In the decades that followed, as globalisation turbo-charged capitalism and all of us were urged day and night to worship Money, Houses and Big Handbags, “feminista” became a dirty word. Lad culture was all the go. There was Hello! magazine! House porn! Porn porn! Cheap flights! Stag nights with dwarves in Temple Bar! Why were the bloody feminists screaming now?

Then, the bubble burst just as insanely as it had expanded. With thousands of jobs, bank savings, houses and pensions – plus millions in collateral – gone down the toilet overnight, the pain of the ensuing hangover gradually prompted fresh questions: was unbridled, unregulated patriarchal capitalism really such a good idea?

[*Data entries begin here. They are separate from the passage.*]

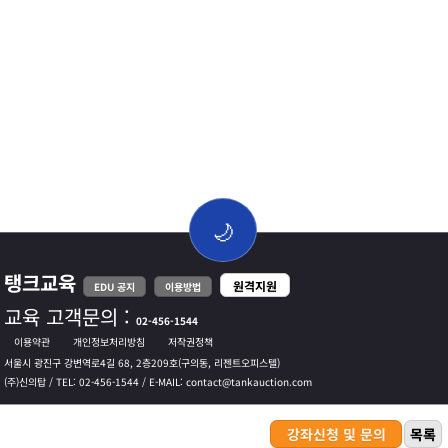
🌙
탱크교육
원격지원
EDU 공지
이용방법
교육 고객문의 :
02-456-1544
이용약관
개인정보처리방침
저작권정책
서울시 광진구 강변역로4길 68, 2층209호(구의동, 리젠트오피스텔)
(주)신의탑 / TEL: 02-456-1544 / E-MAIL: contact@tankauction.com
강좌신청 및 문의
목록
COPYRIGHT © 탱크교육. ALL RIGHTS RESERVED.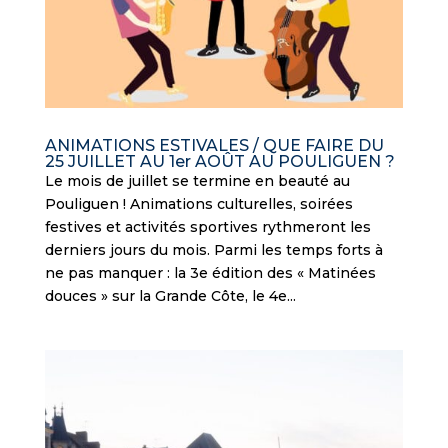
ANIMATIONS ESTIVALES / QUE FAIRE DU
25 JUILLET AU 1er AOÛT AU POULIGUEN ?
Le mois de juillet se termine en beauté au
Pouliguen ! Animations culturelles, soirées
festives et activités sportives rythmeront les
derniers jours du mois. Parmi les temps forts à
ne pas manquer : la 3e édition des « Matinées
douces » sur la Grande Côte, le 4e...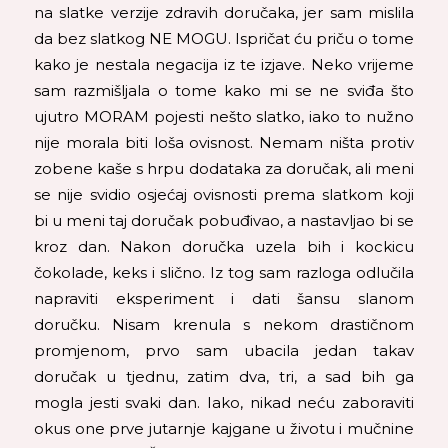
na slatke verzije zdravih doručaka, jer sam mislila
da bez slatkog NE MOGU. Ispričat ću priču o tome
kako je nestala negacija iz te izjave. Neko vrijeme
sam razmišljala o tome kako mi se ne sviđa što
ujutro MORAM pojesti nešto slatko, iako to nužno
nije morala biti loša ovisnost. Nemam ništa protiv
zobene kaše s hrpu dodataka za doručak, ali meni
se nije svidio osjećaj ovisnosti prema slatkom koji
bi u meni taj doručak pobuđivao, a nastavljao bi se
kroz dan. Nakon doručka uzela bih i kockicu
čokolade, keks i slično. Iz tog sam razloga odlučila
napraviti eksperiment i dati šansu slanom
doručku. Nisam krenula s nekom drastičnom
promjenom, prvo sam ubacila jedan takav
doručak u tjednu, zatim dva, tri, a sad bih ga
mogla jesti svaki dan. Iako, nikad neću zaboraviti
okus one prve jutarnje kajgane u životu i mučnine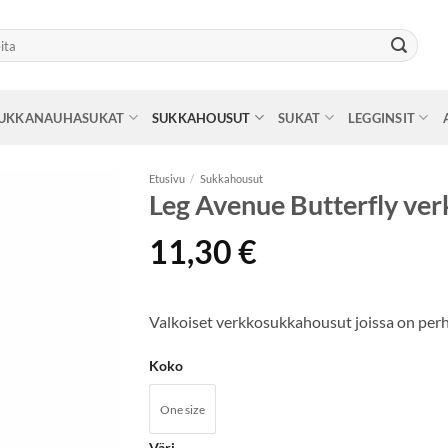
UKKANAUHASUKAT
SUKKAHOUSUT
SUKAT
LEGGINSIT
Etusivu
/
Sukkahousut
Leg Avenue Butterfly ve
Tarkastele
11,30
€
toivelistaa
Valkoiset verkkosukkahousut joissa on perh
Koko
One size
Väri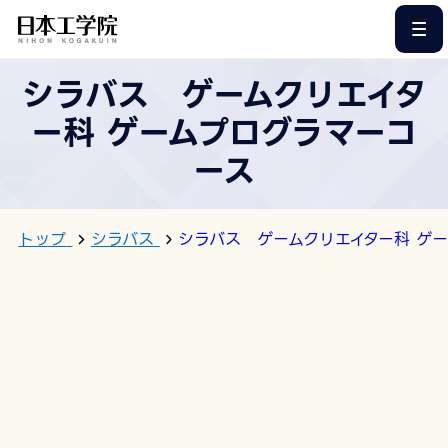
このページの本文へ
シラバス ゲームクリエイタ
ー科 ゲームプログラマーコ
ース
トップ
シラバス
シラバス ゲームクリエイター科 ゲ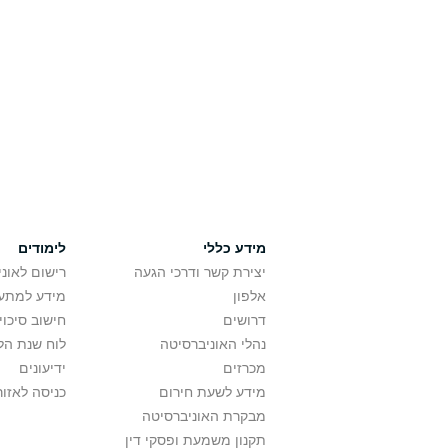
מידע כללי
לימודים
יצירת קשר ודרכי הגעה
רישום לאונ
אלפון
מידע למתענ
דרושים
חישוב סיכוי
נהלי האוניברסיטה
לוח שנת הל
מכרזים
ידיעונים
מידע לשעת חירום
כניסה לאזור
מבקרת האוניברסיטה
תקנון משמעת ופסקי דין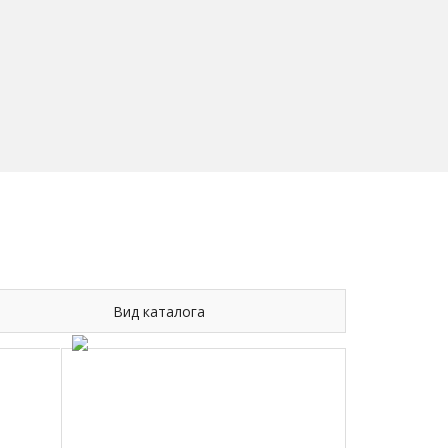
Вид каталога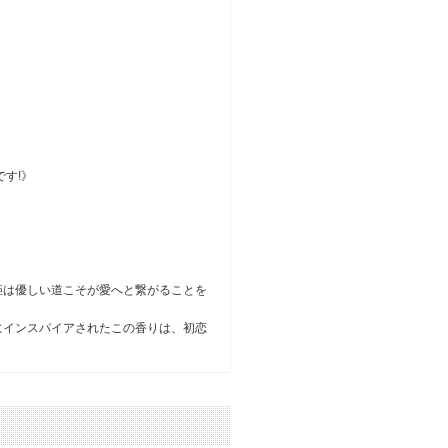
品です!》
姫は優しい道こそが愛へと繋がることを
にインスパイアされたこの香りは、初恋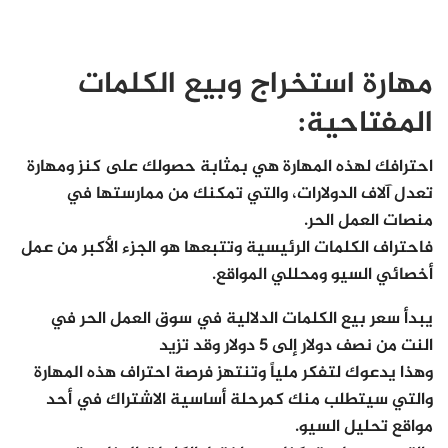
مهارة استخراج وبيع الكلمات
المفتاحية:
احترافك لهذه المهارة هي بمثابة حصولك على كنز ومهارة
تعدل آلاف الدولارات، والتي تمكنك من ممارستها في
منصات العمل الحر.
فاحتراف الكلمات الرئيسية وتتبعها هو الجزء الأكبر من عمل
أخصائي السيو ومحللي المواقع.
يبدأ سعر بيع الكلمات الدلالية في سوق العمل الحر في
النت من نصف دولار إلى 5 دولار وقد تزيد
وهذا يدعوك لتفكر ملياً وتنتهز فرصة احتراف هذه المهارة
والتي سيتطلب منك كمرحلة أساسية الاشتراك في أحد
مواقع تحليل السيو.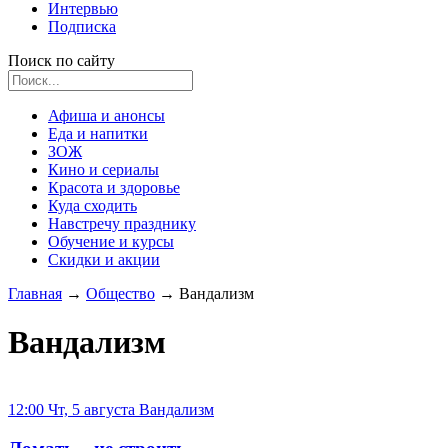
Интервью
Подписка
Поиск по сайту
Афиша и анонсы
Еда и напитки
ЗОЖ
Кино и сериалы
Красота и здоровье
Куда сходить
Навстречу празднику
Обучение и курсы
Скидки и акции
Главная
→
Общество
→
Вандализм
Вандализм
12:00 Чт, 5 августа
Вандализм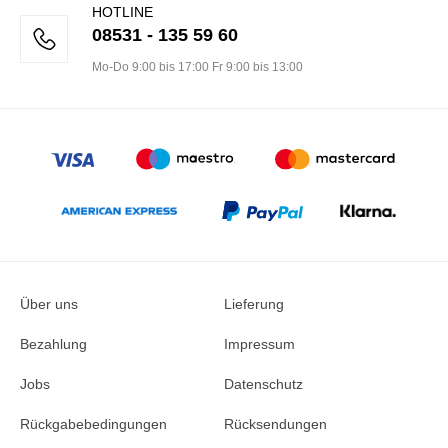
HOTLINE
08531 - 135 59 60
Mo-Do 9:00 bis 17:00 Fr 9:00 bis 13:00
Über uns
Lieferung
Bezahlung
Impressum
Jobs
Datenschutz
Rückgabebedingungen
Rücksendungen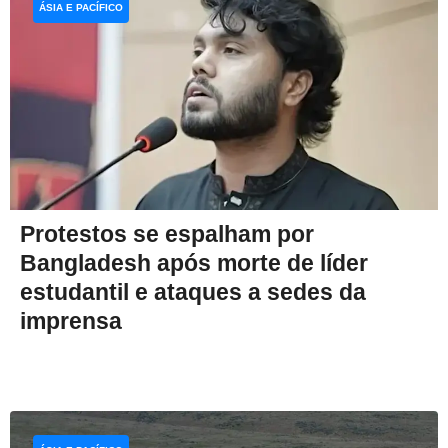
ÁSIA E PACÍFICO
Protestos se espalham por
Bangladesh após morte de líder
estudantil e ataques a sedes da
imprensa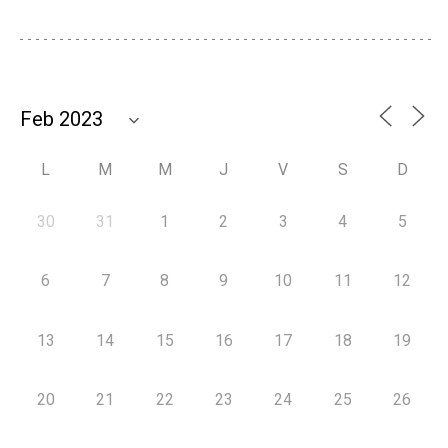
L
M
M
J
V
S
D
30
31
1
2
3
4
5
6
7
8
9
10
11
12
13
14
15
16
17
18
19
20
21
22
23
24
25
26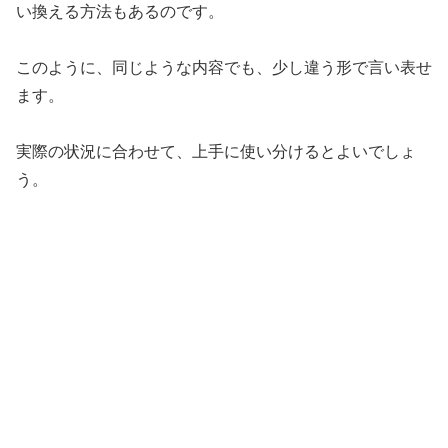
い換える方法もあるのです。
このように、同じような内容でも、少し違う形で言い表せ
ます。
実際の状況に合わせて、上手に使い分けるとよいでしょ
う。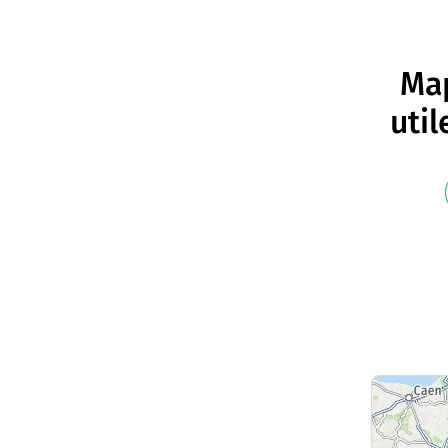
Map
uti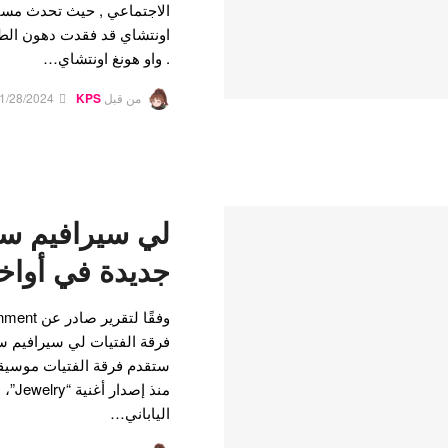
الاجتماعي , حيث تحدث مستخ
اونتشاي قد فقدت دهون الطف
. واو هونغ اونتشاي…
من قبل
KPS
1/28/2024
لي سيرافيم ست
جديدة في أواخر
فرقة الفتيات لي سيرافيم ست
ستقدم فرقة الفتيات موسيق
منذ إ
الياباني…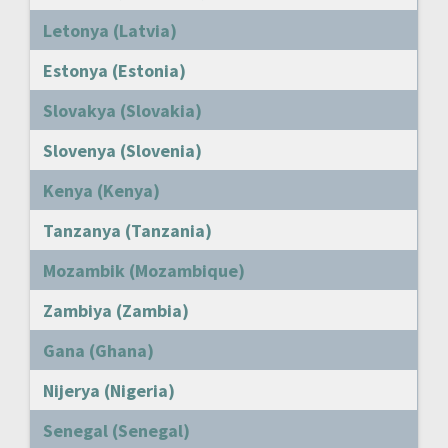
Letonya (Latvia)
Estonya (Estonia)
Slovakya (Slovakia)
Slovenya (Slovenia)
Kenya (Kenya)
Tanzanya (Tanzania)
Mozambik (Mozambique)
Zambiya (Zambia)
Gana (Ghana)
Nijerya (Nigeria)
Senegal (Senegal)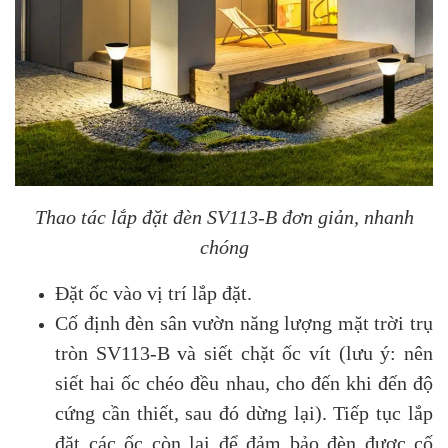
Thao tác lắp đặt đèn SV113-B đơn giản, nhanh
chóng
Đặt ốc vào vị trí lắp đặt.
Cố định đèn sân vườn năng lượng mặt trời trụ
tròn SV113-B và siết chặt ốc vít (lưu ý: nên
siết hai ốc chéo đều nhau, cho đến khi đến độ
cứng cần thiết, sau đó dừng lại). Tiếp tục lắp
đặt các ốc còn lại để đảm bảo đèn được cố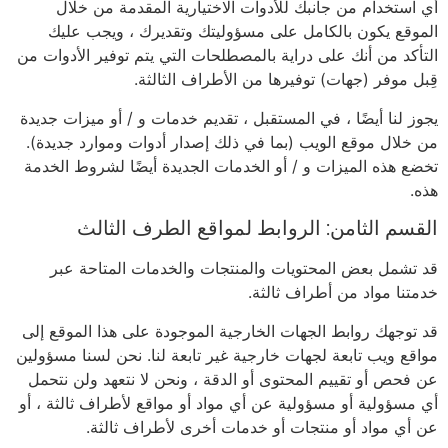
أي استخدام من جانبك للأدوات الاختيارية المقدمة من خلال
الموقع يكون بالكامل على مسؤوليتك وتقديرك ، ويجب عليك
التأكد من أنك على دراية بالمصطلحات التي يتم توفير الأدوات من
قِبل موفر (جهات) توفيرها من الأطراف الثالثة.
يجوز لنا أيضًا ، في المستقبل ، تقديم خدمات و / أو ميزات جديدة
من خلال موقع الويب (بما في ذلك إصدار أدوات وموارد جديدة).
تخضع هذه الميزات و / أو الخدمات الجديدة أيضًا لشروط الخدمة
هذه.
القسم الثامن: الروابط لمواقع الطرف الثالث
قد تشمل بعض المحتويات والمنتجات والخدمات المتاحة عبر
خدمتنا مواد من أطراف ثالثة.
قد توجهك روابط الجهات الخارجية الموجودة على هذا الموقع إلى
مواقع ويب تابعة لجهات خارجية غير تابعة لنا. نحن لسنا مسؤولين
عن فحص أو تقييم المحتوى أو الدقة ، ونحن لا نتعهد ولن نتحمل
أي مسؤولية أو مسؤولية عن أي مواد أو مواقع لأطراف ثالثة ، أو
عن أي مواد أو منتجات أو خدمات أخرى لأطراف ثالثة.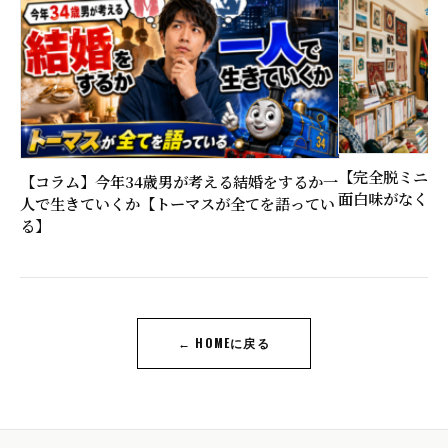
【完全脱ミニマ
【コラム】今年34歳男が考える結婚をするか一
面白味がなくな
人で生きていくか【トーマスが全てを語ってい
る】
← HOMEに戻る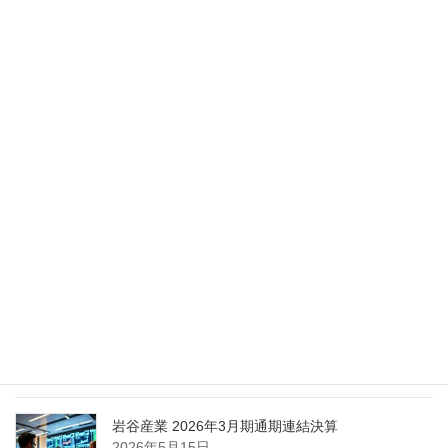
2026年5月28日
Nippon Sanso Euro-Holding、AI研究・イノベーシ
ョンへの支援で倫理やデジタル化への取り組み強
化
2026年5月27日
エア・ウォーター、経営体制を見直し業務執行を
担う取締役を一新
2026年5月25日
日本液炭、大分県大分市の日本製鉄構内に液化炭
酸ガス製造拠点を新設
2026年5月16日
岩谷産業 2026年3月期通期連結決算
2026年5月15日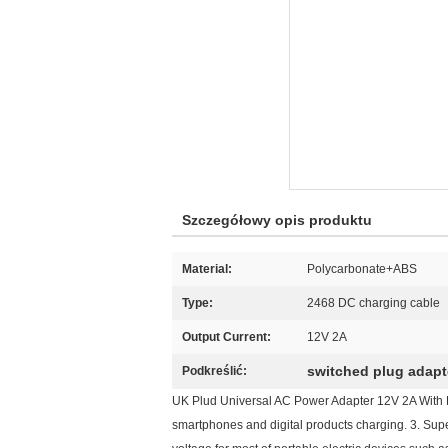
Szczegółowy opis produktu
Material:
Polycarbonate+ABS
Type:
2468 DC charging cable
Output Current:
12V 2A
switched plug adapt
Podkreślić:
UK Plud Universal AC Power Adapter 12V 2A With 
smartphones and digital products charging. 3. Supe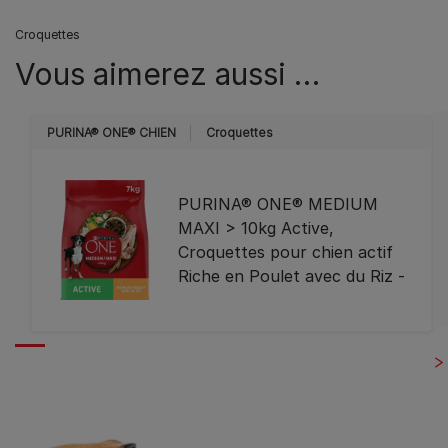
Croquettes
Vous aimerez aussi …
PURINA® ONE® CHIEN
Croquettes
PURINA® ONE® MEDIUM
MAXI > 10kg Active,
Croquettes pour chien actif
Riche en Poulet avec du Riz -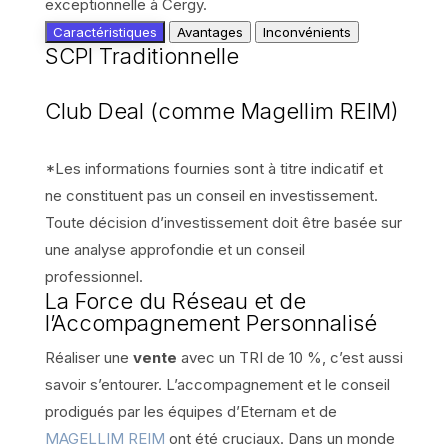
exceptionnelle à Cergy.
Caractéristiques
Avantages
Inconvénients
SCPI Traditionnelle
Club Deal (comme Magellim REIM)
*Les informations fournies sont à titre indicatif et
SCPI Traditionnelle
SCPI Traditionnelle
ne constituent pas un conseil en investissement.
Toute décision d’investissement doit être basée sur
Club Deal (comme Magellim REIM)
Club Deal (comme Magellim REIM)
une analyse approfondie et un conseil
professionnel.
La Force du Réseau et de
l’Accompagnement Personnalisé
Réaliser une
vente
avec un TRI de 10 %, c’est aussi
savoir s’entourer. L’accompagnement et le conseil
prodigués par les équipes d’Eternam et de
MAGELLIM REIM
ont été cruciaux. Dans un monde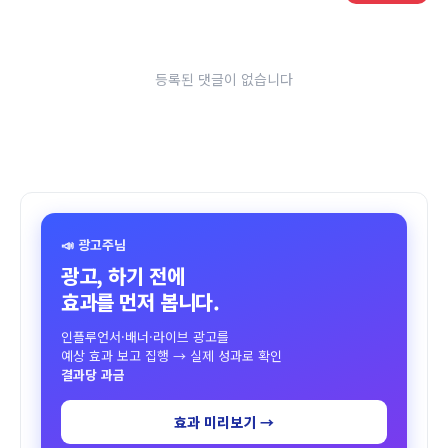
등록된 댓글이 없습니다
📣 광고주님
광고, 하기 전에
효과를 먼저 봅니다.
인플루언서·배너·라이브 광고를
예상 효과 보고 집행 → 실제 성과로 확인
결과당 과금
효과 미리보기 →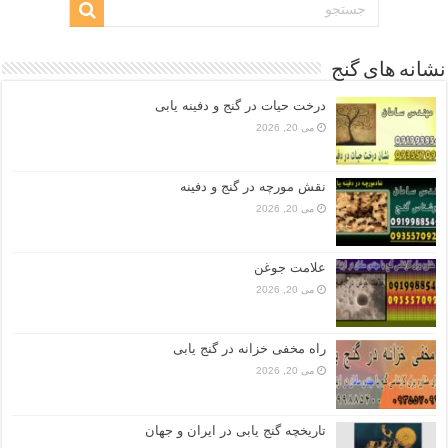
نشانه های گنج
درخت حیات در گنج و دفینه یابی
می 20, 2026
نقش مورچه در گنج و دفینه
می 20, 2026
علامت جوغن
می 20, 2026
راه مخفی خزانه در گنج یابی
می 20, 2026
تاریخچه گنج‌ یابی در ایران و جهان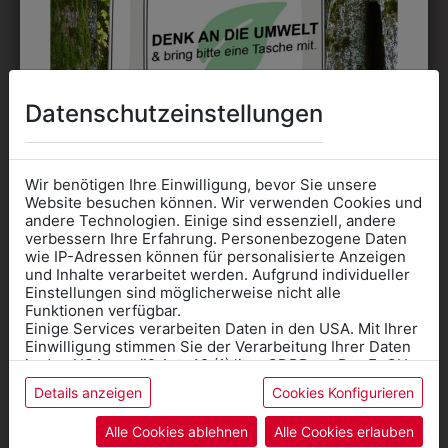
Datenschutzeinstellungen
Wir benötigen Ihre Einwilligung, bevor Sie unsere
Website besuchen können. Wir verwenden Cookies und
andere Technologien. Einige sind essenziell, andere
+
verbessern Ihre Erfahrung. Personenbezogene Daten
wie IP-Adressen können für personalisierte Anzeigen
316312120021
311157000020K
Informationen wenn Sie
und Inhalte verarbeitet werden. Aufgrund individueller
HERREN-
Einstellungen sind möglicherweise nicht alle
SAKKO
Kleidung
Funktionen verfügbar.
JERSEYWESTE RF
KURZGESTELLT RF
Einige Services verarbeiten Daten in den USA. Mit Ihrer
für die SCHULE
CASUAL
BASIC
Einwilligung stimmen Sie der Verarbeitung Ihrer Daten
benötigen
in den USA gemäß Art. 49 (1) lit. a GDPR zu. Der EuGH
€ 93,90
€ 207,90
stuft die USA als Land mit unzureichendem Datenschutz
Details anzeigen
Cookies Konfigurieren
Online Shop
: Klick auf SCHULE in der
ein, und es besteht das Risiko, dass US-Behörden
Daten ohne Klagemöglichkeit für Europäer überwachen.
Kategorie und die richtige Schule auswählen.
Alle Cookies ablehnen
Alle Cookies erlauben
Anprobe
Vorort im Geschäft:
Termin buchen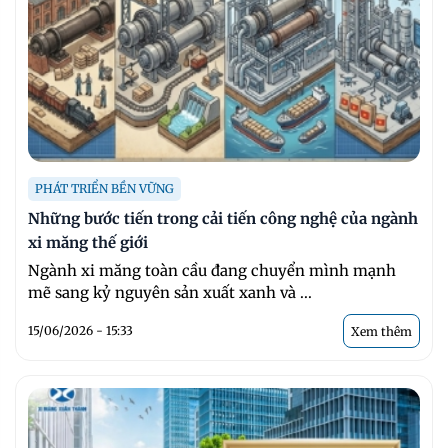
PHÁT TRIỂN BỀN VỮNG
Những bước tiến trong cải tiến công nghệ của ngành
xi măng thế giới
Ngành xi măng toàn cầu đang chuyển mình mạnh
mẽ sang kỷ nguyên sản xuất xanh và ...
15/06/2026 - 15:33
Xem thêm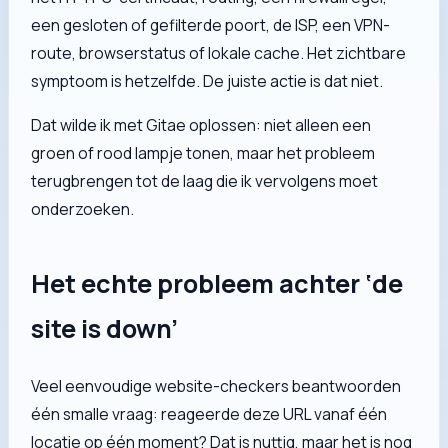
een gesloten of gefilterde poort, de ISP, een VPN-
route, browserstatus of lokale cache. Het zichtbare
symptoom is hetzelfde. De juiste actie is dat niet.
Dat wilde ik met Gitae oplossen: niet alleen een
groen of rood lampje tonen, maar het probleem
terugbrengen tot de laag die ik vervolgens moet
onderzoeken.
Het echte probleem achter ‘de
site is down’
Veel eenvoudige website-checkers beantwoorden
één smalle vraag: reageerde deze URL vanaf één
locatie op één moment? Dat is nuttig, maar het is nog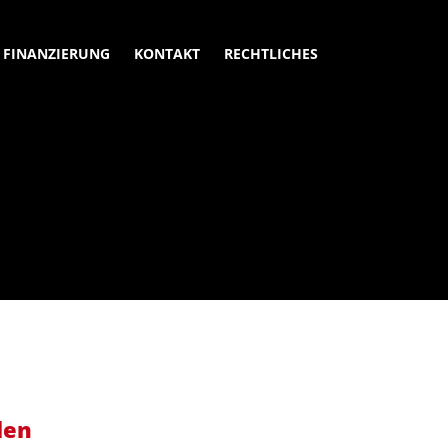
FINANZIERUNG
KONTAKT
RECHTLICHES
len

Feminism was back and she had an opinion: enough was fucking enough already. Out of seemingly nowhere, out of everywhere, the MeToo movement was born. Feminism’s latest wave had landed. As an exemplar of how quickly the tide turned, the story of Harvey Weinstein – once unrivalled king of Hollywood, now divorced, disgraced, unshaven and awaiting trial – has it all. Mr Untouchable turned Mr Pariah. If, before MeToo, every trembling victim of the casting couch was sensationally vulnerable and alone, suddenly we were millions. Suddenly nobody was too powerful to face the music, not in public life, not in the arts, not in sports. Nobody.

But complacency is of course not an option. As Kate Millet warned all those years ago in Sexual Politics: “Patriarchy, reformed or unreformed, is patriarchy still: its worst abuses purged or foresworn, it might actually be more stable and secure than before.”

Turbo-capitalism doesn’t seem to be an option either: pillaging Mother Earth is as misogynistic as any abuse against women.

What’s a right-minded girl, or guy, to do?

Let’s give the last word to the wonderful Dostoyevsky: “Don’t lie to yourself. The man who lies to himself and listens to his own lie comes to a point that he cannot distinguish the truth within him, or around him, and so loses all respect for himself and for others. And having no respect he ceases to love.”

Whatever your plans, whatever your course, whatever your experiences, stick with the truth, and keep an ever watchful eye out for those precious epiphanies.